Comme de nombreux groupes occidentaux, Arat Kilo, Imperial Tiger Orchestra, Badume’s band et d’autres, vous êtes tombés amoureux du « Swinging Addis » en écoutant la série des Ethiopiques (1). Qu’est-ce qui vous a tant fasciné dans ce son éthiopien des années 1960-1970 ?
David Georgelet : Déjà, je n’aurais jamais deviné que c’était de la musique éthiopienne, j’étais très surpris. Une certaine fascination pour le pays est venue ensuite, à chercher le pourquoi et le comment de cette musique. Concernant la musique c’est une continuité de tout ce qu’on aimait avant : la musique afro-américaine, le jazz, le groove de James Brown. Et comme cette période de grande création s’est arrêtée brutalement en Ethiopie avec le Derg (2), cette musique est comme restée gravée dans le marbre. Par exemple, quand on aime le funk américain des années 1960, on est obligé de spécifier LE funk afro-américain des années 1960 parce que le funk ne s’est pas figé dans le temps, il a continué à évolué. Alors qu’avec ce son éthiopien, on n’est pas obligé de dire ce qu’on aime ou n’aime pas, parce qu’il s’est arrêté dans un temps précis. Donc quand on l’aime, on aime la globalité, on prend tout le paquet, et d’ailleurs c’est ce qu’on a fait en écoutant presque toute la série des Ethiopiques.

De quels univers musicaux veniez-vous chacun avant Akalé Wubé ?
On est plus ou moins tous des musiciens de la famille jazz, avec des affinités pour la world music. Paul, le trompettiste, faisait beaucoup de musique brésilienne, Etienne au saxophone et aux flutes a fait pas mal de musique des balkans et Loïc le guitariste venait aussi du jazz.

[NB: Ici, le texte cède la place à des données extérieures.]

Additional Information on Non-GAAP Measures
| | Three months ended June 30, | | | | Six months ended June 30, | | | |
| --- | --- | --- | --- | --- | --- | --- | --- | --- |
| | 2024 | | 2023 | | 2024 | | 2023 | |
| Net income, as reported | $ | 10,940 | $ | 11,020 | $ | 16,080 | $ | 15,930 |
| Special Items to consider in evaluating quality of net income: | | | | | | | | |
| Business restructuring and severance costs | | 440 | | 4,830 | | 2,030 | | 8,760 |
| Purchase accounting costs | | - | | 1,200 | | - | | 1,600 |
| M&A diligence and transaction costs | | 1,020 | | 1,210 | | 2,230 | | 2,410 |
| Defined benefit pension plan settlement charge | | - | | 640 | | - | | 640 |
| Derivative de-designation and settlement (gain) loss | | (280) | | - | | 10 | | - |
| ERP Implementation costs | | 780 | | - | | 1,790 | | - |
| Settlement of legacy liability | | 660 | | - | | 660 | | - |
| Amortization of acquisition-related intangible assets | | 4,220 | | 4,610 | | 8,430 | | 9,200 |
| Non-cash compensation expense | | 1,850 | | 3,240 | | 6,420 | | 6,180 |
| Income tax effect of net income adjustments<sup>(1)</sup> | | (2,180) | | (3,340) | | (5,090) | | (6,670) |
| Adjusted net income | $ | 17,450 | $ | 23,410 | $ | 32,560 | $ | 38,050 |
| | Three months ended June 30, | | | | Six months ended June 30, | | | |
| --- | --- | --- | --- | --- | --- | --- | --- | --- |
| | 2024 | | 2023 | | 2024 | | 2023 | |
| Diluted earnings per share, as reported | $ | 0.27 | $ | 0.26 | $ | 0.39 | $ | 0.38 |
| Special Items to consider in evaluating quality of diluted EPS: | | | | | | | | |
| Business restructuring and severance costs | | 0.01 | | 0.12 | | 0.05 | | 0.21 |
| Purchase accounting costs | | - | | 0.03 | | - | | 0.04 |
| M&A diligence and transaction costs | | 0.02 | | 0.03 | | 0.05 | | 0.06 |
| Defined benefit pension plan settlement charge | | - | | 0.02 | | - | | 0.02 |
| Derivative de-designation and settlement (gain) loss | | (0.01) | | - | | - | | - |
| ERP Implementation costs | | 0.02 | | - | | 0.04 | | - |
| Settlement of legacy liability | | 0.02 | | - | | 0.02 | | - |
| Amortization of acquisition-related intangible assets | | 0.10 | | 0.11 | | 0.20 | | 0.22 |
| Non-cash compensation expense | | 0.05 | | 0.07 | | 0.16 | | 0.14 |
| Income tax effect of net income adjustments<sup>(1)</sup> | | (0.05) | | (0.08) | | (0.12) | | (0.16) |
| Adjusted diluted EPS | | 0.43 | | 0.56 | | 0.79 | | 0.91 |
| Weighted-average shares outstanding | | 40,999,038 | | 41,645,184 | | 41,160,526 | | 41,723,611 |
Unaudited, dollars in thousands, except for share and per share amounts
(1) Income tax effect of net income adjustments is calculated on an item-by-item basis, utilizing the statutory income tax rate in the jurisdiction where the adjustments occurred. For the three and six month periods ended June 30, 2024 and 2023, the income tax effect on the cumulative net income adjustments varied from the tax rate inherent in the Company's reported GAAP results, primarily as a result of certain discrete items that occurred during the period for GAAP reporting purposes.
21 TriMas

Comment s’est passée votre toute première découverte des Ethiopiques et donc la naissance du groupe ?
On se connaissait déjà tous mais c’est Paul, le trompettiste, qui nous a fait découvrir cette musique. Comme il jouait plutôt du brésilien, il m’a dit un jour « toi qui est dans le jazz, j’aimerais bien jouer cette musique, alors réunis moi des musiciens avec qui essayer ». Je jouais déjà avec Etienne, le saxophoniste, qui connaissait cette musique et qui a trouvé l’idée géniale. Ensuite ça a marché dès la première répète, on était exactement dans le son qu’on voulait avoir, à mi-chemin entre le jazz, le funk, dans une forme de fusion toute prête qu’on ne pouvait pas se permettre d’inventer nous même. La fusion était déjà prête, il nous suffisait de la jouer. Alors au début, en 2008, 2009, on ne faisait que des reprises, on essayait d’avoir exactement les mêmes sons que les enregistrements de l’époque. Après notre premier concert on s’est mis à composer et aujourd’hui, après six ans et trois albums, on se sent bien, on sait ce qu’on fait.

A quelle scène vous attendiez-vous en allant à Addis-Adeba ? Pensiez-vous retrouver l’héritage de cette musique des années 1970 ?
On a constaté que les gens ne jouaient pratiquement pas cette musique. Les groupes contemporains font un autre type de fusion, mais ils ne sont pas dans la même recherche du son que nous. On s’attendait à trouver des vieux instruments, des orgues de cette époque. Mais non, tout ça n’existe plus, les Ethiopiens jouent sur des synthés. C’est très contemporain en fait. Les groupes étrangers veulent refaire cette musique du Swinging Addis, alors que les musiciens éthiopiens jouent leur son d’aujourd’hui. On a découvert aussi découvert les azmaris, ce qui a beaucoup influencé notre musique. Car on ne fait pas que de l’ethio-jazz, on va aussi puiser dans la musique traditionnelle éthiopienne.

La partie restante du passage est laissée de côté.